The following options were supplied
time:  14/12/2023 10:44:02
-------
input : ['reads/DENV2']
manifest : None
labelsep : _
labelindex : 0
reference : References/DENV2.fa
species : None
gb_file : None
threads : 1
overwrite : False
trim : False
unmapped : False
quality : 25
filters : QUAL>=40 && FORMAT/DP>=30 && DP4>=4
mask : None
custom_filters : False
platform : illumina
aligner : bwa
buildtree : False
bootstraps : 100
outdir : snipgenie_output/reads_based/DENV2
qc : False
dummy : False
test : False
version : False
omit_samples : []
get_stats : True
logfile : snipgenie_output/reads_based/DENV2/run.log

there seem to be duplicates:
sample
DENV2    198
Name: count, dtype: int64
error in filename parsing, check labelsep and labelindex options
                 name  ... pair
41    DENV2_100_S91_1  ...    1
40    DENV2_100_S91_2  ...    2
3    DENV2_101_S103_1  ...    3
2    DENV2_101_S103_2  ...    4
157  DENV2_102_S115_1  ...    5
156  DENV2_102_S115_2  ...    6
140  DENV2_103_S127_1  ...    7
141  DENV2_103_S127_2  ...    8
158  DENV2_104_S139_1  ...    9
159  DENV2_104_S139_2  ...   10

[10 rows x 4 columns]

I've tried several different versions. If Snipgenie can't accomodate this data, do you recommend another tool I can try besides snippy?

Here are the files I'm providing:

share_snipgenie
├── DENV2.fa
├── reads
│   └── veba_output
│       └── preprocess
│           ├── DENV2_100_S91
│           │   └── output
│           │       ├── cleaned_1.fastq.gz
│           │       └── cleaned_2.fastq.gz
│           ├── DENV2_101_S103
│           │   └── output
│           │       ├── cleaned_1.fastq.gz
│           │       └── cleaned_2.fastq.gz
│           └── DENV2_102_S115
│               └── output
│                   ├── cleaned_1.fastq.gz
│                   └── cleaned_2.fastq.gz
└── reads_table.DENV2.csv

10 directories, 8 files

https://drive.google.com/drive/folders/1wUFYi1UxY79jaok-a0dEbDiTPeGT46xb?usp=sharing

dmnfarrell commented 10 months ago

But you're not using the manifest file here?

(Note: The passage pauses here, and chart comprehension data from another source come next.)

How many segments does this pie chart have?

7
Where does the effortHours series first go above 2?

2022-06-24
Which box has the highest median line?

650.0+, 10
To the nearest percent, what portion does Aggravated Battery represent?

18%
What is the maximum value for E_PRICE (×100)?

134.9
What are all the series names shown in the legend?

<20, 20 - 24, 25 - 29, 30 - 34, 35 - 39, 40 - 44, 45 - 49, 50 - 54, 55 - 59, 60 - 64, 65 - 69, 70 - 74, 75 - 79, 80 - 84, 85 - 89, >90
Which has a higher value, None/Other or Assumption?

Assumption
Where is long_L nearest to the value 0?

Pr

It is required for these cases. Otherwise it's trying to parse the file names directly. The fix I made was to avoid parsing at all when there is a manifest.

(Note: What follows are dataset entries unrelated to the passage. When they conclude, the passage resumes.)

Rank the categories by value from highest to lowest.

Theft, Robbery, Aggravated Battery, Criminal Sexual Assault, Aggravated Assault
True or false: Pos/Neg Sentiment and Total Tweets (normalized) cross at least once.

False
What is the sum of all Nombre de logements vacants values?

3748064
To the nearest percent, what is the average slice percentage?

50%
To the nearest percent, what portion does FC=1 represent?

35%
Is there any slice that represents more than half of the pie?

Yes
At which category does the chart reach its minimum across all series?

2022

jolespin commented 10 months ago

Wow. Sorry about that! I forgot to change the -i to -M in the command. Running it now.

dmnfarrell commented 10 months ago

It seems to work for me with your data if I used the manifest file. It's only that the samples seem identical so it can't find any informative SNPs.

Screenshot from 2023-12-14 19-39-37

jolespin commented 10 months ago

What program are you using for visualizing the VCFs? I'm testing it out on the full set now.

jolespin commented 10 months ago

Ok the newest version you have worked great. Thanks for all your help in this. Greatly appreciated. Will certainly publish using this tool in the future now that I have it all dialed in for my workflow.

dmnfarrell commented 10 months ago

Thanks. I used IGV to look at the vcf and bam files.